01 novembre, 2012

Frank Smith. Guantanamo.


Toi. D'où viens-tu, au juste ? 

Franck Smith, Guantanamo, Seuil, Fiction et Cie, 2010




(photo afp. le ciel orange)


Voilà un livre étrange encore. 29 sections issues de documents divers (rapports, procès verbaux, interrogatoires) relatifs à Guantanamo et ses prisonniers, terroristes présumés de couleur orange (comme le danger). Parlant de passage de frontière, cultures potagères, de qu'est-ce que je fais là, et le camp de talibans, vous êtes ici car, je ne connais pas, avez-vous, on dit que, on dit que, vous avez reconnu que.


Un livre écrit dans une langue dure et infaillible car cadrée par des institutions juridiques qui la glace. La langue subit des torsions au sein des procédures menées, en règle, pourrait-on dire. Question. Réponse. Question. Réponse. Fin de l'audition. Etc. Il y a une grammaire qui empêche quelque chose de naître autour des témoignages : les lieux, les personnes rencontrées, les motivations intérieures. Les détails sont là mais il n'y a jamais rien qui déraille.
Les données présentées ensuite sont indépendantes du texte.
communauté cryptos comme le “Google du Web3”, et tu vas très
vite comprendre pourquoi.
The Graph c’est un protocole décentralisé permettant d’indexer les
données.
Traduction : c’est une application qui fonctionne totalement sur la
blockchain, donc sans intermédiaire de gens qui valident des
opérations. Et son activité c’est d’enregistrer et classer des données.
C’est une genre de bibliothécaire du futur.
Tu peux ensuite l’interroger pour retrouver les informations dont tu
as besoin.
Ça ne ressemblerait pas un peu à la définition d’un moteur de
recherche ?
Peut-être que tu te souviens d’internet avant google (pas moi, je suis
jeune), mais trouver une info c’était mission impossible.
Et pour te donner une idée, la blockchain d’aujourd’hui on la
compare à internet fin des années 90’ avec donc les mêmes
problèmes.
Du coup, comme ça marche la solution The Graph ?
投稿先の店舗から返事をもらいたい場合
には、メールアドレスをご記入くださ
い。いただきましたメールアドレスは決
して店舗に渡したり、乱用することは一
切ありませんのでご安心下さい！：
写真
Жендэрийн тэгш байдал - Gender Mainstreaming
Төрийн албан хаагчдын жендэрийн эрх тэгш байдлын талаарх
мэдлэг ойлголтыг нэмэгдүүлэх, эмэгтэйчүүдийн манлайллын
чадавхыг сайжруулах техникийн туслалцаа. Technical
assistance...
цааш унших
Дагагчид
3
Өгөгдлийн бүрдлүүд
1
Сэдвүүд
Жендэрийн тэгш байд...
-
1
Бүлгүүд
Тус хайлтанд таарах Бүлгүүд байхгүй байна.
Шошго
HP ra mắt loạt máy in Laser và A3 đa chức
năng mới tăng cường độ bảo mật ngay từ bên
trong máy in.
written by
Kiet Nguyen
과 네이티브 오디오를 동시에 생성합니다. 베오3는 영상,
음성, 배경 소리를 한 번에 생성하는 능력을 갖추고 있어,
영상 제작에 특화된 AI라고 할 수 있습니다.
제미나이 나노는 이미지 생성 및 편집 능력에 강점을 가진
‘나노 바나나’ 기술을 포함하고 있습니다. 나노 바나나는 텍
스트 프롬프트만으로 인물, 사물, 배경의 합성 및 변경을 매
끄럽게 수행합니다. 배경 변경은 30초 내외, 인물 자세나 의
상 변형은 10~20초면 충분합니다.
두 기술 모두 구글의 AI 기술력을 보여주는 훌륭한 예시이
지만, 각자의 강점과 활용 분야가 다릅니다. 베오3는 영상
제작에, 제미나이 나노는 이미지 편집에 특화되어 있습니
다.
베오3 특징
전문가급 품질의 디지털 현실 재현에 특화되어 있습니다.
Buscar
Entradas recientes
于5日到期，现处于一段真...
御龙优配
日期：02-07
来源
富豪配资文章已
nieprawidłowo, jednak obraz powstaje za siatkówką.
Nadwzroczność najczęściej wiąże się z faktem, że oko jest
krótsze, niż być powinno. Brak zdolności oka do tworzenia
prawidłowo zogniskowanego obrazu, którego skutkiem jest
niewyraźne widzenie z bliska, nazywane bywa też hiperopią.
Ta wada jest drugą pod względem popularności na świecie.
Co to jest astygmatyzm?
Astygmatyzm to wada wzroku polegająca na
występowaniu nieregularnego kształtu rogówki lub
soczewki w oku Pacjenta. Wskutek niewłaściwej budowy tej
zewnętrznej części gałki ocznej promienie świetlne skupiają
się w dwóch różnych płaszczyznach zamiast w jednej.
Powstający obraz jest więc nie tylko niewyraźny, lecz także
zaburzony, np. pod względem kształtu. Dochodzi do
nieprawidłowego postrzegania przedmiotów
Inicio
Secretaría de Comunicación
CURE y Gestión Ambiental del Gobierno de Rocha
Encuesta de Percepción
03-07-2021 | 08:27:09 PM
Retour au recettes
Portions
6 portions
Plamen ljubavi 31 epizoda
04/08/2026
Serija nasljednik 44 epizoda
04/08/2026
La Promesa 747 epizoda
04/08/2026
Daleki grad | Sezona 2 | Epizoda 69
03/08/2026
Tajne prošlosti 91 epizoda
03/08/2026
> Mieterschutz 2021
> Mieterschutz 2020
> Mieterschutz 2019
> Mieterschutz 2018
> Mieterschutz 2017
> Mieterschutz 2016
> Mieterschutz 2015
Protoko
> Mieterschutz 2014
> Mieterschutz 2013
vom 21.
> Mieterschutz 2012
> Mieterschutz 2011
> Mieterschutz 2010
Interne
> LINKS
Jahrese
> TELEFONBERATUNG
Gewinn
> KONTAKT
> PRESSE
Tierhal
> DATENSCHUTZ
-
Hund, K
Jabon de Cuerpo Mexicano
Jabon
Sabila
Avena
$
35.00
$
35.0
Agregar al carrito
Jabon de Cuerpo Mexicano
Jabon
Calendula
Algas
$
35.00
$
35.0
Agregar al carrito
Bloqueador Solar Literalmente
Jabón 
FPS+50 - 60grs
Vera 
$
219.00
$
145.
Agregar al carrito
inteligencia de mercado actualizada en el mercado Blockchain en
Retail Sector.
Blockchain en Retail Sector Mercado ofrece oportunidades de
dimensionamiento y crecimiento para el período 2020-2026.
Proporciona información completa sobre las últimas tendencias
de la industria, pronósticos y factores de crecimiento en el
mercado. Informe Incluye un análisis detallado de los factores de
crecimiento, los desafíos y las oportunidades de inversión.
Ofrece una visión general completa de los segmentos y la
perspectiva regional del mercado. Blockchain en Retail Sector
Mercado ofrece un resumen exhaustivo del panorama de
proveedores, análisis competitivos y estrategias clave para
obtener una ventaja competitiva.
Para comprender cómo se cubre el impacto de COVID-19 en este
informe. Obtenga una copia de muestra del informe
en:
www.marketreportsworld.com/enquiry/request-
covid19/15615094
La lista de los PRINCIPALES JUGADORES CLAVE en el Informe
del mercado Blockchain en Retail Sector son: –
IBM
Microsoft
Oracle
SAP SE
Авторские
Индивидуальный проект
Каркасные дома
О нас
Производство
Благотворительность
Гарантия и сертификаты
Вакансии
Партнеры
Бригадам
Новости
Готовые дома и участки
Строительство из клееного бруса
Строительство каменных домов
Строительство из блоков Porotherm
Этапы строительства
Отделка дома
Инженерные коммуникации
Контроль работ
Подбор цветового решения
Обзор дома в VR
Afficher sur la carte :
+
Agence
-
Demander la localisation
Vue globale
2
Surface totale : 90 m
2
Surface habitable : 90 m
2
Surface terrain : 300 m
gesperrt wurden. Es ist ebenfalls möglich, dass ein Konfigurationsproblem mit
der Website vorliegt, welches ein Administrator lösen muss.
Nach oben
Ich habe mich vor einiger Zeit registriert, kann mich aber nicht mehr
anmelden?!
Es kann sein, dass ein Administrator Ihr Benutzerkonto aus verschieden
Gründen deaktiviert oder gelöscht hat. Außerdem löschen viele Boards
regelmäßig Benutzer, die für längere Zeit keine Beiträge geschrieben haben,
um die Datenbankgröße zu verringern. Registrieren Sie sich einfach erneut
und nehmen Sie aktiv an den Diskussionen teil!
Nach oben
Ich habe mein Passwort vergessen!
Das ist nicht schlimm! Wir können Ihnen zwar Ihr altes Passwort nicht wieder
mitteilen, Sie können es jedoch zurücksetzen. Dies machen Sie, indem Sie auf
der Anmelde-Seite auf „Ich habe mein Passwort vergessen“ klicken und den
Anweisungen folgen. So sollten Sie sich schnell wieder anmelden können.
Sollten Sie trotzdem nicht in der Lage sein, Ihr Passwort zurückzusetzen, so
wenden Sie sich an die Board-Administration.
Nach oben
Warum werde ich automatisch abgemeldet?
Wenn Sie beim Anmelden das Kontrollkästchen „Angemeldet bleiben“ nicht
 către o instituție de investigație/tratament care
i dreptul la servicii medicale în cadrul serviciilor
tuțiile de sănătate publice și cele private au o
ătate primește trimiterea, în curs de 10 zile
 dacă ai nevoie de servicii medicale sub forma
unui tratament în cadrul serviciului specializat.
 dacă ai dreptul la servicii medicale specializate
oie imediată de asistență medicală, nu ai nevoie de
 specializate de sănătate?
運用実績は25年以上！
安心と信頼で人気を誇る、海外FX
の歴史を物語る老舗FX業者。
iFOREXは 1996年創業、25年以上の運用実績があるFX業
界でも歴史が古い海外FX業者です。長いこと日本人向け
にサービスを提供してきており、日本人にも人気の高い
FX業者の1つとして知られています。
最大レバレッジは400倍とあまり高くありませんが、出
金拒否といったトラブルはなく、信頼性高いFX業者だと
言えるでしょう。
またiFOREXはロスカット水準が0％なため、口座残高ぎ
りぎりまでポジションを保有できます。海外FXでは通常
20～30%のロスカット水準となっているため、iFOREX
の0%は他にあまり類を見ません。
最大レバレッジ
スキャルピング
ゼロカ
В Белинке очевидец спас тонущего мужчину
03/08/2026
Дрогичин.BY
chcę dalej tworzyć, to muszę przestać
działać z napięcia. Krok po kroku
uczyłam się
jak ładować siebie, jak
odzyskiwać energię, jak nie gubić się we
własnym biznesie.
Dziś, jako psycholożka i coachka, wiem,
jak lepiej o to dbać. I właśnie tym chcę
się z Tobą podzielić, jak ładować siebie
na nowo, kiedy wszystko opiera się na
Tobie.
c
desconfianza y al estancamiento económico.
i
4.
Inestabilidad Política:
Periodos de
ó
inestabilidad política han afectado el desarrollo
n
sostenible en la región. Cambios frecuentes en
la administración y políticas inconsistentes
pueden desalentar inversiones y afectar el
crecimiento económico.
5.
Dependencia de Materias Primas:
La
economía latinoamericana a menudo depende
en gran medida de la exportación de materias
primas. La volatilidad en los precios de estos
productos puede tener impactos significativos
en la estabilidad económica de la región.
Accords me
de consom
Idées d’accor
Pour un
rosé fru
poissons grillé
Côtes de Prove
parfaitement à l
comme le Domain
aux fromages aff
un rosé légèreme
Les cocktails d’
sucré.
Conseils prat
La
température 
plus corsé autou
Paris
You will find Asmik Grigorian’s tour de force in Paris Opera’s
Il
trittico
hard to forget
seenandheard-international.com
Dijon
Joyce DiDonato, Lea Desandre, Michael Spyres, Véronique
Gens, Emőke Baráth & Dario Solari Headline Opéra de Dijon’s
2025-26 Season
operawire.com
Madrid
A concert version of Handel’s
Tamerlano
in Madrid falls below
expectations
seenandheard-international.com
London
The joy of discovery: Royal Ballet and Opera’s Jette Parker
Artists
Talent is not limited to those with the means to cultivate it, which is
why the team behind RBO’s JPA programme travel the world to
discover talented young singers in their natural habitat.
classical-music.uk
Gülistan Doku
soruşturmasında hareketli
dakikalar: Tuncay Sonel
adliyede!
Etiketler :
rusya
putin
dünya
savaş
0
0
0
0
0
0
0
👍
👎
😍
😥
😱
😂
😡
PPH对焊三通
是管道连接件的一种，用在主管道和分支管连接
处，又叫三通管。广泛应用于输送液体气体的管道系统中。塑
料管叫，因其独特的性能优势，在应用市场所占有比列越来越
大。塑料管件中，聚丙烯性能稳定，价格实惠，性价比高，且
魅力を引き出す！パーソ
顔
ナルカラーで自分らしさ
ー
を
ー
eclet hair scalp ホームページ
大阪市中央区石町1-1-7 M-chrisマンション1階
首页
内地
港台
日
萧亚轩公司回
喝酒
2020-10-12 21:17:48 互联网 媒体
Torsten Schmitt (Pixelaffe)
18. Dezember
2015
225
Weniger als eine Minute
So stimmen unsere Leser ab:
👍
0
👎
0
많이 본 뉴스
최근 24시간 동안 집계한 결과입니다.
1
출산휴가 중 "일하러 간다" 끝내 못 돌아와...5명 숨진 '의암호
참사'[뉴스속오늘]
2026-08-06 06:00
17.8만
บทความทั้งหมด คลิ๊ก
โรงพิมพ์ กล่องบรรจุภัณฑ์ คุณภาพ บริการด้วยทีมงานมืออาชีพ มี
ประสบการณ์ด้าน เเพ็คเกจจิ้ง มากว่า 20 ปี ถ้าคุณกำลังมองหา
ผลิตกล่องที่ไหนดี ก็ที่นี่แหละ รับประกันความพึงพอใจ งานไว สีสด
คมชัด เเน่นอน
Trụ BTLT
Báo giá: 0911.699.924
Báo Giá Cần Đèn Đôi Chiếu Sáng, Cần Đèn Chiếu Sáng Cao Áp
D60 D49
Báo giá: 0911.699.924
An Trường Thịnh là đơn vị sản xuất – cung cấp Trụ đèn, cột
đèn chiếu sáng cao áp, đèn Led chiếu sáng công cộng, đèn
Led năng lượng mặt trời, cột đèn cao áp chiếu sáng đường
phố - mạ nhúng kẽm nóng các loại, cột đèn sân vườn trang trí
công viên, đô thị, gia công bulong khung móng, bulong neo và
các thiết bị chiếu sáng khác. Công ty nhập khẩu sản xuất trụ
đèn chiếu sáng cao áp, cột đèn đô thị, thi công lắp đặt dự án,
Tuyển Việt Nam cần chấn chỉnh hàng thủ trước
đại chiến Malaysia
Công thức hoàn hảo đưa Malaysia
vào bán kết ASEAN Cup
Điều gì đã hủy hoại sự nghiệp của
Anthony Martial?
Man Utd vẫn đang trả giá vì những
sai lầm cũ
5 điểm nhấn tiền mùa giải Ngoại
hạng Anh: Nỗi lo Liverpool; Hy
Nous avons le propos et son énoncé, concis, sous les verrous - ne donnant pas à voir un réel mais les cadenas de celui-ci (empêchant aux yeux de se déporter plus loin que la condition précaire de prisonnier. On cherche quelque chose, lecteurs, comme eux, ouzbeks, tadjiks, afghans - croyants, qui se retrouvent dans la zone de Guantanamo - une foule d'étrangers qui ne comprennent pas trop la tournure des choses autour.

La procédure suit son cours et s'écrit toute seule, presque sans personne derrière. L'auteur récupère les morceaux. Frank Smith réécrit, traduit donc remâche, remâche encore, démonte, remonte, montre, fait des traits et des sauts de ligne au milieu des discours, leur donnant une logique qui n'est pas sans nous faire sentir l'insularité de Guantanamo : longer les murs, traverser couloir après couloir, parler en trois temps (langue 1 / traduction vers langue 2 / langue 2, traduction vers langue 1), les gens qui s'assoient et attendent qu'on leur donne la parole, les preuves qui sont des morceaux de papier, les hommes frêles qui se croisent devant les fenêtres minuscules. Encore les murs derrière lesquels on ne voit rien. Tout un monde absent du livre, absent des documents mais que l'on guette, que l'on touche au détour des chapitres, dans le blanc des pages.

Ce n'est pas rien alors que le livre se répète et tourne en boucle. Il y a ceux qui ont la parole et la dirige, puis les autres, qui se débrouillent comme ils peuvent (comme ils le racontent parfois, dans le désert du nord de l'Afghanistan, là où on les a pêchés). Ils errent. On les fait errer. Laissons-leur alors le droit de devenir fou, d'avoir peur, de se contredire - même de ne pas arrêter de voir des choses absurdes dans leur propre discours. Non. Celui qui a la parole sanctionne. Insiste. Comme sur le papier. La parole froide, recueillie  La vie et sa réalité sous les lignes des textes ? On en doute parfois. C'est une condition trop fragile.

///


On dit qu'on s'inquiète pour nos enfants,
et qu'on a beaucoup souffert depuis notre arrivée.
On dit qu'à chaque visite
les services médicaux se contentent
de prescrire un comprimé.
Qu'on voudrait passer une radiographie intégrale
pour diagnostiquer
ce qui ne vas pas.
On dit qu'un médecin passe
chaque matin,
mais qu'il se contente de délivrer un seul comprimé,
toujours le même.
On dit qu'on ne parle pas anglais,
mais qu'on lui en parle tous les jours, au médecin,
qu'on lui montre où ça fait mal,
et qu'on souffre de problèmes de vessie.
Que le médecin a l'air de penser qu'on plaisante
et qu'il se met à rire.
On s'excuse,
mais un testicule a été endommagé
quand on a été battu.
On dit que ce qu'il y a de bien,
c'est qu'en procédant à une radiographie intégrale
on saura exactement ce qui ne vas pas.
On dit que depuis qu'on est arrivé
à Cuba,
on souffre terriblement.
Que l'autre jour des soldats nous ont confisqué
notre stylo.
Qu'on avait pourtant la permission d'avoir
ce stylo
dans la chambre.

Extrait. pp.73-74, chap. XVI.


///

Guantanmo est un livre de rien - rempli de voix sourdes. Frank Smith écrit et monte des petites tragédies sans catharsis. Car il y a des endroits où la langue meurt trop.



-
On pourra aussi se perdre sur le site de Frank Smith, avec un tas de choses folles (dont euréka & les diagrammes pour la revue l'Impossible, d'ailleurs) et tout ça sans lyrisme (ah. à croire que ça n'existe plus).